── Source information

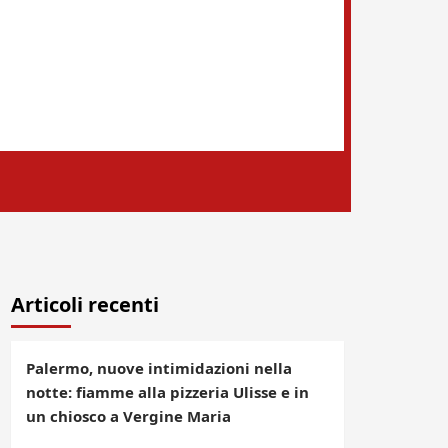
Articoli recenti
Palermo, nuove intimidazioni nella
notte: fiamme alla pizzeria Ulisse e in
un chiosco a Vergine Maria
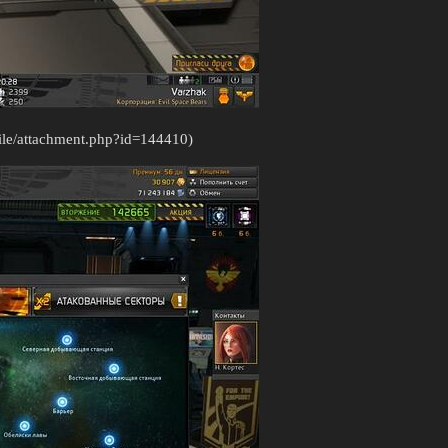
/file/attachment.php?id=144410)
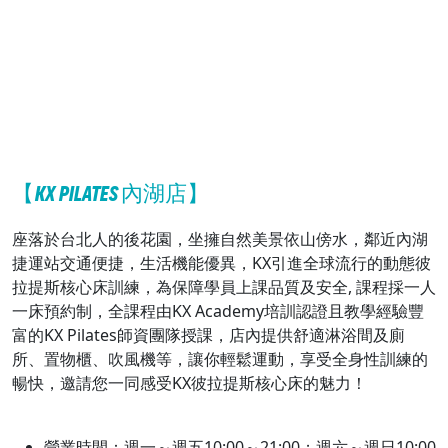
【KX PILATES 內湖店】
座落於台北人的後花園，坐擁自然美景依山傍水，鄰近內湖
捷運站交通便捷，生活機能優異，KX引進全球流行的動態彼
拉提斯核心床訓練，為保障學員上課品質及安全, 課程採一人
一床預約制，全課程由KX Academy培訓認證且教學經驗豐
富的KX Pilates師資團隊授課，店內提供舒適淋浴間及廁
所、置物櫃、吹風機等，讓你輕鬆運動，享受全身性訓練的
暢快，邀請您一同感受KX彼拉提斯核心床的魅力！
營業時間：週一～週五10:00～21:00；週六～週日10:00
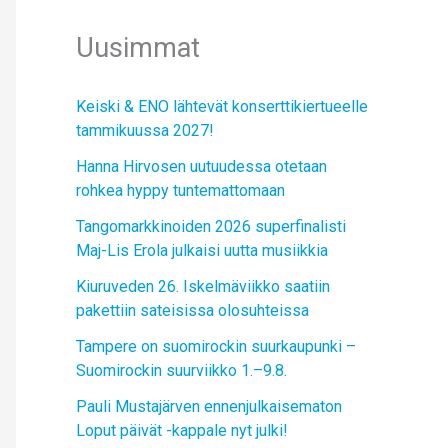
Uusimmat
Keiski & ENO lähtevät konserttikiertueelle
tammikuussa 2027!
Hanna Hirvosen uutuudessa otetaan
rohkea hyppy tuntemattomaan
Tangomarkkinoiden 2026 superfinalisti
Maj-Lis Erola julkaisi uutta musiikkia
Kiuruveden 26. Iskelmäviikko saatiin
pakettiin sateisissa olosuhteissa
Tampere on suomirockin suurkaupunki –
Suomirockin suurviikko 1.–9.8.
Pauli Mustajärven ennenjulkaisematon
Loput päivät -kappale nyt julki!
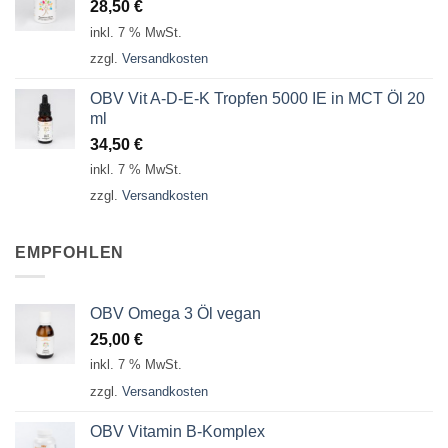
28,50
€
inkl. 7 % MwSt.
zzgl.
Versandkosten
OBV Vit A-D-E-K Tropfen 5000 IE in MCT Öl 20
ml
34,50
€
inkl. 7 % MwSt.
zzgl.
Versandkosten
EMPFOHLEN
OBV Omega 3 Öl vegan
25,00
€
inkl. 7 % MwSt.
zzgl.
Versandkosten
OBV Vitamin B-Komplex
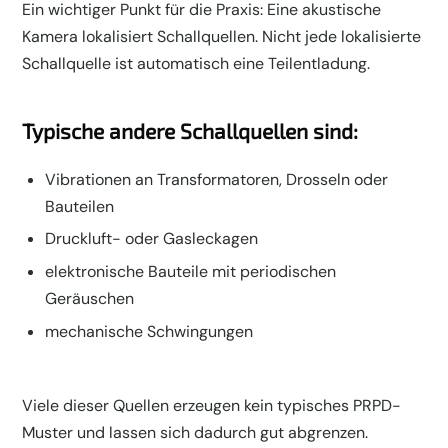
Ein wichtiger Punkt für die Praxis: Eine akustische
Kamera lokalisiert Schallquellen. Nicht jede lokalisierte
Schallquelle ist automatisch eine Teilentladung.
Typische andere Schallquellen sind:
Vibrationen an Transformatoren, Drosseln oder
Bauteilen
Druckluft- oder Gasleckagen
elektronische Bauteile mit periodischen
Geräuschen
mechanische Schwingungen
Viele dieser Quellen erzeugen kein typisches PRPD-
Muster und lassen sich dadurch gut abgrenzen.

────

* [Task statement]
Scan the lines above for "oder", then copy every one that has it.

* [Solution for this exercise]
Vibrationen an Transformatoren, Drosseln oder
Druckluft- oder Gasleckagen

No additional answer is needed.